Background: the Federal Trade Commission got a bug up ah, decided that some boilerplate, non-binding, non-enforceable language in the Music Teachers National Association (a small nonprofit out of Ohio) represented an attempt to jack up prices in the high-stakes, ruthlessly competitive world of piano lessons (average lesson, according to the WSJ: $30). Not having any friends in court – and no, I don’t think that I’ll strike that out, given that it’s brutally truthful – the MTNA simply surrendered to the tender mercies of the FTC. The result?
This October, MTNA signed a consent decree—its contents as ludicrous as the investigation. The association did not have to admit or deny guilt. It must, however, read a statement out loud at every future national MTNA event warning members against talking about prices or recruitment. It must send this statement to all 22,000 members and post it on its website. It must contact all of its 500-plus affiliates and get them to sign a compliance statement.The association must also develop a sweeping antitrust compliance program that will require annual training of its state presidents on the potential crimes of robber-baron piano teachers. It must submit regular reports to the FTC and appoint an antitrust compliance officer. (The FTC wanted the officer to be an attorney, but Mr. Ingle explained that this would “break the bank,” so the agency—how gracious—is allowing him to fill the post.) And it must comply with most of this for the next 20 years.The MTNA is not yet free of fear; the FTC has still to approve the consent decree. An FTC spokesman told me the agency does not confirm or deny the existence of investigations. The organization to this day has no idea how it became a target, nor will it ever because the FTC doesn’t have to provide it.

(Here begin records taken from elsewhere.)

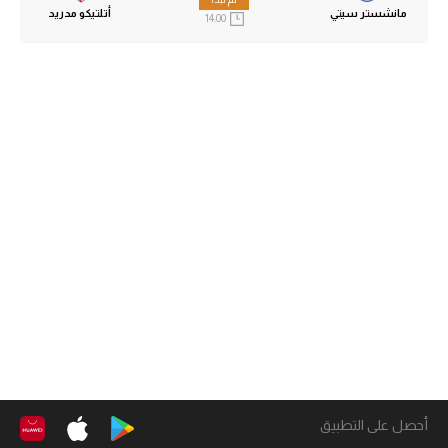
مانشستر سيتي
أتلتيكو مدريد
14:00
أحصل على التطبيق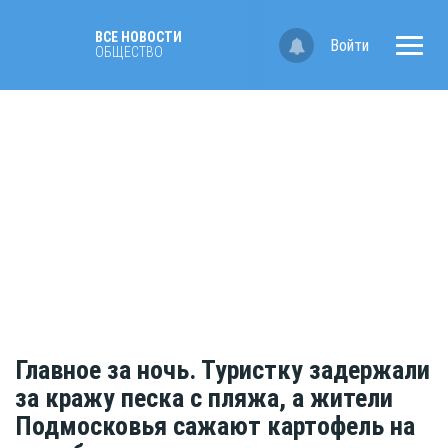
ВСЕ НОВОСТИ
Войти
ОБЩЕСТВО
Главное за ночь. Туристку задержали
за кражу песка с пляжа, а жители
Подмосковья сажают картофель на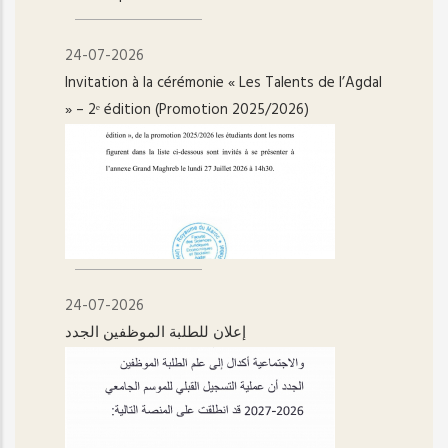
24-07-2026
Invitation à la cérémonie « Les Talents de l’Agdal
» – 2ᵉ édition (Promotion 2025/2026)
24-07-2026
إعلان للطلبة الموظفين الجدد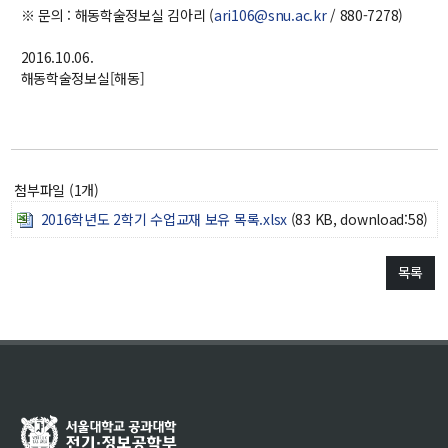
대학원
※ 문의 : 해동학술정보실 김아리 (
ari106@snu.ac.kr
/ 880-7278)
교과과정
교과목이수규정
2016.10.06.
해동학술정보실[해동]
연합전공 인공지능 반도체공학
연합전공 인공지능
연합전공 지능형 통신
협동과정 인공지능
첨부파일 (1개)
2016학년도 2학기 수업교재 보유 목록.xlsx
(83 KB, download:58)
해동학술정보
목록
소개
공지사항
보유도서
커뮤니티
입시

Ladies and gentlemen, I present to you: our federal bureaucracy. If you were to ask one hundred Democrats, picked at random, whether or not they intended their support for big government to result in a world where a bunch of unelected bureaucrats could go wilding on a Cincinnati music teachers’ nonprofit, probably about ninety or so would say “No.” The problem is, if you asked them if they ever did anything to make sure that said bureaucrats would not have an opportunity to go wilding on said nonprofit, even more of them would say “No.” Despite the fact that we’ve known for decades that bureaucracies creep, and government expands, and government officials like to exercise their power. Apparently, once the government bureau is set up, Heroic Civic Space Newts are supposed to pop out of the aether and make sure that only the BAD people get drowned in paperwork*. That this does not happen is never adequately addressed by liberals; or, indeed, ever addressed at all. Which is a shame; we might trust big government more if its most devoted adherents showed any sign of wanting to ensure that big government functioned properly.
Assuming that either they, or it, even could.
Moe Lane (crosspost)
*This is a remarkably obscure literary reference, even for me.